Supporters of Article 13 say this will lead to a better deal for the entertainment industries at the expense of Google’s YouTube, since it will have to obtain proper licenses for content uploaded to platform, while taking responsibility for infringing uploads.
Opponents, on the other hand, believe that the Article 13 proposals will be bad news for the Internet as a whole, since they have the potential to stifle free speech and expression, at the very least.
It’s important to note that Article 13 opponents come in all shapes and sizes, some more militant than others. However, last Friday the EU Commission took the ‘one size fits all approach’ by labeling every dissenting voice as being part of a “mob”, one groomed, misinformed and misled by Google.
Given that the Commission’s own Code of Conduct mandates that “both Commissioners and Commission staff are bound to act objectively and impartially”, the publication of the piece was a real surprise. That it also appeared to demean and devalue the public protests of millions of its own citizens bordered on the outrageous.
Proponents and opponents of any pending legislation should be free to undermine the position of their opponents by any legal, non-violent means, but this intervention by the EU seemed flat-out wrong. Taking sides in this way – even if the piece had been against Article 13 – is inappropriate at this stage of the game.
Before we published our report on Friday, a short discussion here at TF concluded that a record of the piece should be taken. None of us here believed it would stay up for long and it transpires that gut instinct was right. Visitors to the Medium page where the piece was published now see the following text;
The piece appears to have been removed (archive copy here) following a torrent of complaints on social media, with supporters of Article 13 incensed that they were essentially being told they hadn’t made up their own minds about the proposed legislation, but had become mindless zombies hypnotized by an insidious Google campaign.

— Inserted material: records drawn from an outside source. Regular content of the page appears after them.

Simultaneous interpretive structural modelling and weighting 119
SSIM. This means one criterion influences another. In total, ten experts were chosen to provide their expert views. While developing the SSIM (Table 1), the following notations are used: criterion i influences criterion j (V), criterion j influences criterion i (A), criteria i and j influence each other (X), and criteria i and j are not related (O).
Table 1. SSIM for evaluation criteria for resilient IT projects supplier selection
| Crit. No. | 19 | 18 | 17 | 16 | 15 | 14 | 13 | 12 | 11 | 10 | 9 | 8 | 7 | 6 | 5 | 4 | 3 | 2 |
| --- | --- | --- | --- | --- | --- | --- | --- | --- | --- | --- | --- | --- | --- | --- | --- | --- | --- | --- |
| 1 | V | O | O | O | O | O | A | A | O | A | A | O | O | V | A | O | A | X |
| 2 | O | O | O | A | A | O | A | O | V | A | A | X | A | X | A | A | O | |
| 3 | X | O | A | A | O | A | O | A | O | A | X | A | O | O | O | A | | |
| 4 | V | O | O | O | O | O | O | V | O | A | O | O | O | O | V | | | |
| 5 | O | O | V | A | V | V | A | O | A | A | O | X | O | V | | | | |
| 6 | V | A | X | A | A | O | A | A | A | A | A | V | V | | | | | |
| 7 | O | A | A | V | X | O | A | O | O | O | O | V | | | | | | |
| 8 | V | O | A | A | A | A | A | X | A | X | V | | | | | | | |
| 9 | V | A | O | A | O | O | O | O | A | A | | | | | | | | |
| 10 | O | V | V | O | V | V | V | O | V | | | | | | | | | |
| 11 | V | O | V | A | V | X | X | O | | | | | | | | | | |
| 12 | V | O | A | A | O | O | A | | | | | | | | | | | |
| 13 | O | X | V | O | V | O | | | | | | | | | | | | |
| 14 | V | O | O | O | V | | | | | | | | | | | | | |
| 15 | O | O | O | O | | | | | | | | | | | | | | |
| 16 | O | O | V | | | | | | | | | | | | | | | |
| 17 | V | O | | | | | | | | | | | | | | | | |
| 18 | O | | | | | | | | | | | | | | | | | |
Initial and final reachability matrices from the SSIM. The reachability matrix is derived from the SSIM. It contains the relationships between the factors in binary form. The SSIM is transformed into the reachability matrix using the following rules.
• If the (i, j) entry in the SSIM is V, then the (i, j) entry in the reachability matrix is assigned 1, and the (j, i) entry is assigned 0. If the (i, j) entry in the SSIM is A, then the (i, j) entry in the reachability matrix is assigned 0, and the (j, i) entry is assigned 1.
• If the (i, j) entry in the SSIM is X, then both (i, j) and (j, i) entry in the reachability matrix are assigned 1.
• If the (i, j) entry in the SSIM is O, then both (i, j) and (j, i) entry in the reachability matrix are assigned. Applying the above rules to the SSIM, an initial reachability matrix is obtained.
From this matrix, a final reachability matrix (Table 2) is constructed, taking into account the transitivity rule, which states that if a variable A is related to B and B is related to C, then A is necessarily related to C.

Whether there is any truth to claims that Google is behind some kind of ‘bot’ campaign will be for future dissection but organizations like the EU Commission shouldn’t go around implying that voters are stupid. They’re allowed to think it (don’t we all to a degree?), but saying it is incredible.

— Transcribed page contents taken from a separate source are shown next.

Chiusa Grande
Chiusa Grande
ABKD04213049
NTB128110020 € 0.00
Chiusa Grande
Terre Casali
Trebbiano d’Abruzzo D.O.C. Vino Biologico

Quite why this line was crossed is anyone’s guess but someone reasonably important sanctioned this piece and it would be nice to know who – and why.
What is even more bewildering is that the Commission is not sorry for what was written. The article was removed not because it was incorrect, but because the public apparently doesn’t have the capacity to understand it. Evidently, a simple update and clarification wouldn’t have been understood either, hence the deletion of the entire piece.

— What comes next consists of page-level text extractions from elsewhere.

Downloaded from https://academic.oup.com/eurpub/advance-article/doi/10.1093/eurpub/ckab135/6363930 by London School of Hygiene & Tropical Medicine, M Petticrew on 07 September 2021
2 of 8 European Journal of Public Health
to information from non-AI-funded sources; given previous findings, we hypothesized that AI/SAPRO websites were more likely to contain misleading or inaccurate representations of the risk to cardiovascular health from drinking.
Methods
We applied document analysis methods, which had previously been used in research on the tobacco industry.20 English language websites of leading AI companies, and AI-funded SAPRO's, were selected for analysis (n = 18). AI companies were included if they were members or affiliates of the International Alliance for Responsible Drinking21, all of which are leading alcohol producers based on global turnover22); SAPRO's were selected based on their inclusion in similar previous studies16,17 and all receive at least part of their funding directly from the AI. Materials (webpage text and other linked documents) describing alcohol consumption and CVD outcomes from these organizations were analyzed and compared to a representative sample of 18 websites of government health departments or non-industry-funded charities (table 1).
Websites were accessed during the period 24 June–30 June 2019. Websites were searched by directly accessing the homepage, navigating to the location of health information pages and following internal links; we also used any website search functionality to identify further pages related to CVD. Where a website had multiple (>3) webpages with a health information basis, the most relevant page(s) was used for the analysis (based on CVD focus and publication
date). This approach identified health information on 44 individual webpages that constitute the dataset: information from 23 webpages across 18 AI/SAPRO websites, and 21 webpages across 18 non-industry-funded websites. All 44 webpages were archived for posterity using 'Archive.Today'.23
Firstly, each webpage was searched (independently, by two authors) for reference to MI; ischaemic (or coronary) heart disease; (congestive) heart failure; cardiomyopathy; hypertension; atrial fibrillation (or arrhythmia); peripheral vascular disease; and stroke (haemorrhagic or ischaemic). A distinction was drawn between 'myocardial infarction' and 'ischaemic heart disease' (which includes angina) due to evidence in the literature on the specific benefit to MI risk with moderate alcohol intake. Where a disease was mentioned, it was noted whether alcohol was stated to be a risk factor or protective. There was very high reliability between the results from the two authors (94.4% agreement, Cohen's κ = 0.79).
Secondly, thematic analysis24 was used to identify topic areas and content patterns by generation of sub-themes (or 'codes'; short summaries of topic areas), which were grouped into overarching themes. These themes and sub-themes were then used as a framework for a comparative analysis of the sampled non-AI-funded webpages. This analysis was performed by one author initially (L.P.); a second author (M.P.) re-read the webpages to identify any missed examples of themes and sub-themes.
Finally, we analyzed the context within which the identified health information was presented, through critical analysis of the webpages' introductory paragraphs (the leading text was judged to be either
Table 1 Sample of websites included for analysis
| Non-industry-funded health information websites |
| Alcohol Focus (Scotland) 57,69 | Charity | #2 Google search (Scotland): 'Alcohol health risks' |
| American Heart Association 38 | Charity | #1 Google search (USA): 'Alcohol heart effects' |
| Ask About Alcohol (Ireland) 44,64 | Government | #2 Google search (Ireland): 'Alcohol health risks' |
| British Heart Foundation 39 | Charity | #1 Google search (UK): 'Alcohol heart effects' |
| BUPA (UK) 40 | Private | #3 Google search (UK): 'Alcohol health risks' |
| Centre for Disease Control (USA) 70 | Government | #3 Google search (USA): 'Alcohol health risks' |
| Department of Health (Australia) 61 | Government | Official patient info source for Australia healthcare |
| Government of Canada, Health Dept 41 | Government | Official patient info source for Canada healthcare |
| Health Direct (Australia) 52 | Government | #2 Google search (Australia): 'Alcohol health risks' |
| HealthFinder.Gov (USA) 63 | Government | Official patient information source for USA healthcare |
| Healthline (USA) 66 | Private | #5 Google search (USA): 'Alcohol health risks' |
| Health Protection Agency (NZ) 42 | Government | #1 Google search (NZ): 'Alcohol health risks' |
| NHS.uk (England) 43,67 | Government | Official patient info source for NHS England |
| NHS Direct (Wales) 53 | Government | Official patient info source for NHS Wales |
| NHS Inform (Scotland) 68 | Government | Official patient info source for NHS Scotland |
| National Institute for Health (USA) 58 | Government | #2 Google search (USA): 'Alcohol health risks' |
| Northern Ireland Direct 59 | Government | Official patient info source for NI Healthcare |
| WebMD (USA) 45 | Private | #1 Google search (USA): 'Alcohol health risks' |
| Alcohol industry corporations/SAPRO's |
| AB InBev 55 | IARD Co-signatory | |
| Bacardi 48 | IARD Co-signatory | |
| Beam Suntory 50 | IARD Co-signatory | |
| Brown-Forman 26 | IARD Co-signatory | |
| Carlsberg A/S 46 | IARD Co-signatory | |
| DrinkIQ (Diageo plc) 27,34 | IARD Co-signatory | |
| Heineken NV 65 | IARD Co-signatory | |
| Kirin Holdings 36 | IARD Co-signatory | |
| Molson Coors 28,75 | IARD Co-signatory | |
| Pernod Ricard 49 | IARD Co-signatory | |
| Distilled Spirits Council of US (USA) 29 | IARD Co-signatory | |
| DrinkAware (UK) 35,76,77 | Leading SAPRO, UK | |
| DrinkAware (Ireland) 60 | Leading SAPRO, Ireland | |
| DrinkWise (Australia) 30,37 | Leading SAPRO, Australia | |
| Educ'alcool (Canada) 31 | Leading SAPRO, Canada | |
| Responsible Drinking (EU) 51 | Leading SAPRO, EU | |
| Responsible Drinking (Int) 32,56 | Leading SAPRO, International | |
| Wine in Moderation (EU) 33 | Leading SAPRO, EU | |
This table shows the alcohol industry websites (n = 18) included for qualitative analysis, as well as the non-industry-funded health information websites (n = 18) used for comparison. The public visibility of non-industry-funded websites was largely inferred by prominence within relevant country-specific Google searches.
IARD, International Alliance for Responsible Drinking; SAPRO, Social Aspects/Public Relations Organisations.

Mentioning SOPA in the same breath as Article 13 always raises hackles among entertainment industry groups because there are plenty of legitimate reasons why they want it to be forgotten. Now, seven years on, they might finally get their wish because what is happening now is arguably much more ugly. This could be the new benchmark, the new low.
Let’s be absolutely clear and honest here. In common with every political campaign in history, there has been misinformation on both sides of the Article 13 debate. In the middle, however, are genuine people who either want to protect their creative revenues or keep their Internet free and open
If the music industries and the EU want to take on the dominance of Google, then they should do so. If Google is found to have done wrong in this campaign, then it should face whatever is coming. That said, why do hundreds of millions of citizens have to be caught in the crossfire?
George Carlin said we should never underestimate the power of stupid people in large groups. Or was that the EU Commission, I forget now.